Arrivée à la plage, elle éteignit tout et sortit dans la nuit noire, une cigarette au coin des lèvres. Le vent soufflait légèrement et elle frissonna, regrettant de ne pas avoir emporté son manteau. Elle retira ses chaussures et ses chaussettes et, les pieds dans le sable froid, se dirigea vers l'eau sombre. Connor adorait la plage. Depuis qu'elle le connaissait, il avait une obsession avec la côte. Pendant un certain temps, ils s'y rendaient tous les dimanches pour pique-niquer en amoureux, le bruit de la mer et des mouettes en fond. Elle leva les yeux et souria. Les étoiles étaient visibles. Du doigt, elle retraça les constellations qu'elle connaissait. Elle les observa un moment, respirant l'air de la mer, sa cigarette finie depuis bien longtemps. Elle se rendit compte que la plage lui rappelait Connor. Elle pouvait sentir ses mèches brunes lui chatouiller le visage alors qu'il se penchait pour l'embrasser, son souffle sur sa nuque, ses mains dans ses cheveux. Elle pouvait sentir ses yeux la regarder avec insistance quand ils passaient devant un marchand de glaces ou encore entendre son rire par-dessus les vagues.

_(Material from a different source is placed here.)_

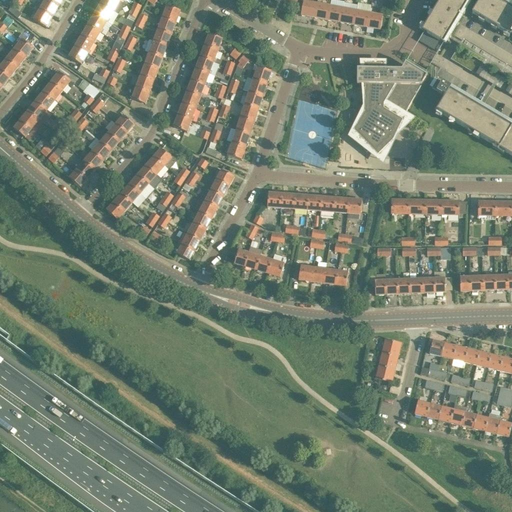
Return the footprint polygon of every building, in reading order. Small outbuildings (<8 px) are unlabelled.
[(59,7),(47,0),(45,0),(40,10),(52,17),(59,7)] [(113,12),(119,1),(117,0),(103,0),(100,5),(113,12)] [(438,53),(469,0),(443,0),(440,0),(433,13),(435,14),(432,19),(430,18),(425,25),(427,27),(419,41),(438,53)] [(511,9),(496,0),(480,0),(472,14),(510,37),(511,34),(511,9)] [(314,19),(317,5),(304,2),(301,17),(314,19)] [(134,3),(131,9),(139,13),(141,7),(134,3)] [(107,23),(113,12),(100,5),(94,15),(107,23)] [(327,21),(330,7),(317,5),(314,19),(327,21)] [(18,19),(22,15),(12,6),(8,12),(18,19)] [(162,19),(176,24),(180,12),(167,7),(162,19)] [(340,24),(343,9),(330,7),(327,21),(340,24)] [(139,13),(131,9),(128,15),(136,19),(139,13)] [(353,26),(356,12),(343,9),(340,24),(353,26)] [(52,17),(40,10),(33,21),(46,28),(52,17)] [(366,29),(369,14),(356,12),(353,26),(366,29)] [(380,31),(383,17),(369,14),(366,29),(380,31)] [(88,26),(100,33),(107,23),(94,15),(88,26)] [(140,15),(137,21),(145,24),(148,18),(140,15)] [(176,24),(162,19),(158,30),(172,35),(176,24)] [(145,24),(137,21),(135,27),(142,30),(145,24)] [(81,36),(94,44),(100,33),(88,26),(81,36)] [(121,32),(128,35),(131,29),(123,26),(121,32)] [(172,35),(158,30),(153,42),(167,47),(172,35)] [(128,35),(121,32),(118,37),(115,43),(123,46),(128,35)] [(204,47),(218,52),(222,40),(209,35),(204,47)] [(75,47),(87,55),(94,44),(81,36),(75,47)] [(129,37),(127,43),(134,47),(137,41),(129,37)] [(14,50),(26,59),(33,49),(22,40),(14,50)] [(153,42),(149,53),(163,59),(167,47),(153,42)] [(123,46),(115,43),(112,48),(110,54),(117,58),(123,46)] [(134,47),(127,43),(124,49),(131,52),(134,47)] [(81,66),(87,55),(75,47),(68,58),(81,66)] [(204,47),(200,58),(213,64),(218,52),(204,47)] [(511,79),(511,69),(475,47),(470,55),(511,79)] [(14,50),(6,60),(18,69),(26,59),(14,50)] [(241,54),(235,50),(230,56),(236,61),(241,54)] [(149,53),(145,65),(158,70),(163,59),(149,53)] [(117,58),(110,54),(107,60),(114,64),(117,58)] [(249,61),(247,59),(243,56),(238,63),(239,64),(237,67),(241,71),(249,61)] [(200,58),(195,70),(209,75),(213,64),(200,58)] [(116,65),(123,69),(126,63),(119,59),(116,65)] [(6,60),(0,67),(0,70),(10,79),(18,69),(6,60)] [(227,62),(225,68),(233,71),(235,65),(227,62)] [(357,70),(357,85),(365,86),(364,113),(352,133),(366,154),(371,149),(378,157),(393,142),(403,121),(402,120),(427,77),(406,64),(402,71),(384,70),(384,65),(365,65),(365,70),(357,70)] [(123,69),(116,65),(113,71),(120,75),(123,69)] [(158,70),(145,65),(140,77),(154,82),(158,70)] [(99,68),(92,80),(103,85),(110,73),(99,68)] [(233,71),(225,68),(223,74),(230,77),(233,71)] [(253,81),(267,85),(271,72),(257,68),(255,73),(252,72),(249,80),(253,81)] [(10,79),(0,70),(0,86),(2,88),(10,79)] [(195,70),(191,81),(205,87),(209,75),(195,70)] [(53,81),(64,90),(70,82),(59,73),(53,81)] [(117,81),(110,77),(107,84),(114,88),(117,81)] [(140,77),(136,88),(150,94),(154,82),(140,77)] [(232,80),(229,86),(237,89),(239,83),(232,80)] [(511,127),(487,113),(449,90),(451,88),(447,86),(448,86),(443,83),(442,83),(437,80),(432,88),(437,91),(436,93),(442,96),(443,95),(446,97),(438,110),(444,113),(442,115),(450,120),(451,118),(456,120),(455,123),(469,131),(470,129),(481,135),(479,137),(494,146),(495,144),(505,150),(504,152),(511,156),(511,127)] [(53,81),(45,91),(56,100),(64,90),(53,81)] [(205,87),(191,81),(186,93),(200,98),(205,87)] [(253,81),(249,93),(262,98),(267,85),(253,81)] [(82,92),(94,97),(97,88),(85,84),(82,92)] [(219,85),(216,91),(224,94),(226,88),(219,85)] [(237,89),(229,86),(227,93),(235,95),(237,89)] [(150,94),(136,88),(131,100),(145,105),(150,94)] [(45,91),(37,100),(49,109),(56,100),(45,91)] [(224,94),(216,91),(214,98),(222,100),(224,94)] [(186,93),(182,105),(196,110),(200,98),(186,93)] [(262,98),(249,93),(244,106),(258,110),(262,98)] [(83,101),(89,107),(94,101),(88,95),(83,101)] [(98,99),(94,105),(100,110),(104,105),(98,99)] [(49,109),(37,100),(29,110),(41,119),(49,109)] [(100,110),(94,105),(90,110),(96,115),(100,110)] [(196,110),(182,105),(178,116),(191,121),(196,110)] [(220,111),(228,114),(230,108),(223,105),(222,106),(220,111)] [(258,110),(244,106),(240,118),(254,123),(258,110)] [(208,115),(216,117),(218,111),(210,108),(208,115)] [(41,119),(29,110),(22,120),(33,129),(41,119)] [(76,110),(71,115),(78,121),(82,115),(76,110)] [(228,114),(220,111),(218,118),(226,120),(228,114)] [(78,121),(71,115),(67,120),(73,125),(78,121)] [(216,117),(208,115),(206,121),(213,124),(216,117)] [(123,116),(117,124),(128,133),(134,126),(123,116)] [(191,121),(178,116),(173,128),(187,133),(191,121)] [(254,123),(240,118),(240,119),(235,117),(230,129),(236,131),(250,136),(254,123)] [(82,119),(78,124),(84,129),(89,124),(82,119)] [(33,129),(22,120),(14,130),(25,139),(33,129)] [(78,124),(74,129),(80,134),(84,129),(78,124)] [(128,133),(117,124),(108,133),(120,143),(128,133)] [(56,134),(62,139),(66,134),(60,129),(56,134)] [(214,130),(211,137),(219,139),(221,133),(214,130)] [(199,138),(207,141),(210,134),(202,131),(199,138)] [(250,136),(236,131),(232,144),(246,148),(250,136)] [(108,133),(100,143),(111,152),(120,143),(108,133)] [(62,139),(56,134),(51,139),(58,144),(62,139)] [(219,139),(211,137),(209,143),(217,145),(219,139)] [(66,138),(62,143),(68,148),(73,143),(66,138)] [(68,148),(62,143),(58,148),(64,153),(68,148)] [(111,152),(100,143),(92,152),(103,162),(111,152)] [(246,148),(232,144),(227,156),(241,161),(246,148)] [(41,153),(46,158),(51,152),(46,147),(41,153)] [(216,158),(218,153),(208,148),(205,154),(216,158)] [(176,163),(161,149),(154,157),(165,167),(169,171),(176,163)] [(103,162),(92,152),(84,162),(95,171),(103,162)] [(48,160),(54,165),(59,159),(53,154),(48,160)] [(165,167),(154,157),(146,166),(157,176),(165,167)] [(202,159),(197,166),(204,171),(208,164),(202,159)] [(95,171),(84,162),(76,171),(87,181),(95,171)] [(146,166),(138,176),(149,185),(157,176),(146,166)] [(183,168),(177,177),(184,182),(190,173),(183,168)] [(87,181),(76,171),(69,179),(80,188),(87,181)] [(221,171),(215,182),(228,188),(234,178),(221,171)] [(193,173),(189,178),(196,183),(199,177),(193,173)] [(138,176),(129,185),(140,195),(149,185),(138,176)] [(184,182),(177,177),(173,183),(180,187),(184,182)] [(196,183),(189,178),(185,184),(192,188),(196,183)] [(215,182),(210,192),(223,199),(228,188),(215,182)] [(140,195),(129,185),(121,194),(132,204),(140,195)] [(163,198),(170,203),(173,197),(167,192),(163,198)] [(210,192),(204,202),(217,209),(223,199),(210,192)] [(132,204),(121,194),(113,204),(124,213),(132,204)] [(179,194),(175,199),(181,204),(185,198),(179,194)] [(281,209),(282,195),(268,194),(267,208),(265,227),(272,227),(274,209),(281,209)] [(295,196),(282,195),(281,209),(294,210),(295,196)] [(295,196),(294,210),(307,211),(308,197),(295,196)] [(322,198),(308,197),(307,211),(320,212),(322,198)] [(170,203),(163,198),(159,204),(160,204),(156,209),(162,213),(166,208),(170,203)] [(322,198),(320,212),(334,214),(335,199),(322,198)] [(181,204),(175,199),(171,205),(178,209),(181,204)] [(348,200),(335,199),(334,214),(347,215),(348,200)] [(348,200),(347,215),(348,215),(347,219),(360,220),(361,216),(362,201),(348,200)] [(204,202),(199,213),(212,220),(217,209),(204,202)] [(408,215),(409,202),(392,202),(391,215),(408,215)] [(409,202),(408,215),(425,216),(425,202),(409,202)] [(442,203),(425,202),(425,216),(441,216),(442,203)] [(459,203),(442,203),(441,216),(458,216),(459,203)] [(495,217),(495,204),(479,203),(478,217),(495,217)] [(124,213),(113,204),(106,211),(117,221),(124,213)] [(511,204),(495,204),(495,217),(511,217),(511,206),(511,204)] [(153,213),(149,219),(156,223),(159,218),(153,213)] [(199,213),(193,223),(206,230),(212,220),(199,213)] [(161,220),(168,224),(171,219),(165,214),(161,220)] [(256,216),(253,223),(260,227),(263,220),(256,216)] [(156,223),(149,219),(145,224),(152,229),(156,223)] [(168,224),(161,220),(157,225),(164,230),(168,224)] [(206,230),(193,223),(188,234),(201,241),(206,230)] [(262,231),(251,226),(245,237),(252,241),(256,235),(259,237),(262,231)] [(144,227),(140,234),(147,238),(150,231),(144,227)] [(149,239),(156,243),(160,236),(153,233),(149,239)] [(201,241),(188,234),(182,244),(195,251),(201,241)] [(345,236),(344,244),(350,245),(352,237),(345,236)] [(363,240),(353,238),(351,245),(362,247),(363,240)] [(195,251),(182,244),(177,255),(189,262),(195,251)] [(390,250),(390,249),(384,249),(384,257),(396,257),(396,250),(390,250)] [(415,249),(408,249),(409,257),(415,257),(421,257),(421,250),(415,250),(415,249)] [(246,268),(250,254),(238,251),(234,265),(246,268)] [(250,254),(246,268),(257,272),(261,258),(250,254)] [(273,261),(261,258),(257,272),(268,275),(273,261)] [(284,265),(273,261),(268,275),(280,279),(284,265)] [(310,283),(312,268),(300,267),(298,281),(310,283)] [(324,270),(312,268),(310,283),(322,284),(324,270)] [(324,270),(322,284),(334,286),(336,272),(324,270)] [(336,272),(334,286),(346,288),(348,273),(336,272)] [(375,273),(370,273),(367,288),(375,288),(375,282),(376,282),(375,276),(375,273)] [(483,277),(472,278),(472,292),(484,292),(483,277)] [(495,277),(483,277),(484,292),(495,291),(495,277)] [(507,291),(506,277),(495,277),(495,291),(507,291)] [(472,292),(472,278),(460,278),(460,293),(472,292)] [(433,280),(433,294),(445,293),(445,279),(433,280)] [(422,294),(421,280),(410,281),(410,295),(422,294)] [(433,280),(421,280),(422,294),(433,294),(433,280)] [(387,296),(387,281),(375,282),(375,296),(387,296)] [(398,281),(387,281),(387,296),(399,295),(398,281)] [(410,281),(398,281),(399,295),(410,295),(410,281)] [(381,353),(398,357),(401,344),(385,340),(381,353)] [(441,358),(444,344),(433,341),(429,355),(441,358)] [(444,344),(441,358),(453,361),(456,347),(444,344)] [(468,350),(456,347),(453,361),(465,363),(468,350)] [(480,353),(468,350),(465,363),(476,366),(480,353)] [(381,353),(378,366),(395,370),(398,357),(381,353)] [(480,353),(476,366),(488,369),(491,356),(480,353)] [(503,359),(491,356),(488,369),(500,372),(503,359)] [(511,360),(503,359),(500,372),(511,375),(511,372),(511,360)] [(395,370),(378,366),(375,380),(391,384),(395,370)] [(436,379),(438,372),(429,370),(427,377),(436,379)] [(447,374),(438,372),(436,379),(445,382),(447,374)] [(459,385),(461,378),(452,376),(450,383),(459,385)] [(461,378),(459,385),(468,387),(470,380),(461,378)] [(433,391),(435,383),(426,381),(425,389),(433,391)] [(483,391),(484,384),(476,381),(474,389),(483,391)] [(442,393),(444,386),(435,383),(433,391),(442,393)] [(493,386),(484,384),(483,391),(492,393),(493,386)] [(457,396),(458,389),(450,387),(448,394),(457,396)] [(500,388),(498,397),(506,398),(508,390),(500,388)] [(467,391),(458,389),(457,396),(465,399),(467,391)] [(480,402),(482,395),(473,393),(471,400),(480,402)] [(491,397),(482,395),(480,402),(489,404),(491,397)] [(506,398),(498,397),(496,406),(503,407),(506,398)] [(511,403),(511,399),(506,398),(503,407),(511,409),(511,403)] [(427,418),(430,405),(418,402),(415,415),(427,418)] [(441,408),(430,405),(427,418),(438,421),(441,408)] [(453,411),(441,408),(438,421),(450,424),(453,411)] [(453,411),(450,424),(462,427),(465,414),(453,411)] [(476,417),(465,414),(462,427),(473,430),(476,417)] [(497,435),(500,422),(501,417),(489,415),(488,419),(485,433),(497,435)] [(476,417),(473,430),(485,433),(488,419),(476,417)] [(511,425),(500,422),(497,435),(509,438),(511,425)]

Elle se rendit compte qu'elle avait mal.

Elle ne voulait pas avouer que sa relation avec Connor se dégradait, tout était si parfait, mais, face à la mer, elle se prit tout en pleine figure. Elle se rendit compte qu'elle avait peur de le perdre, qu'il la quitte. Cet homme aux yeux verts, c'était son quotidien. Que ferait-elle sans lui ? Elle avait besoin de se blottir dans ses bras, qu'il lui caresse les cheveux en murmurant des mots doux et rassurants au creux de l'oreille. Elle avait besoin de sentir sa chaleur, son odeur, d'entendre sa voix et son rire clair. Elle avait besoin de passer ses mains dans ses cheveux, de l'embrasser, de toucher chaque parcelle de son corps. Sans s'en rendre compte, elle était devenue dépendante à Connor. C'était son gramme de cocaïne par jour, sa cigarette du matin, l'essence qui faisait rouler sa voiture. C'était comme une planète et son satellite, Connor et Priyah.

Quelque chose se brisa soudainement en elle et elle s'arrêta un instant, la main sur le cœur. Des larmes coulèrent mais elle les essuya aussitôt.

Ne jamais pleurer pour un garçon.

Mais qu'est-ce que c'était compliqué quand ça concernait l'amour de sa vie.

Elle retourna dans sa voiture avec l'intention de fuir la mer qui lui rappelait tant Connor.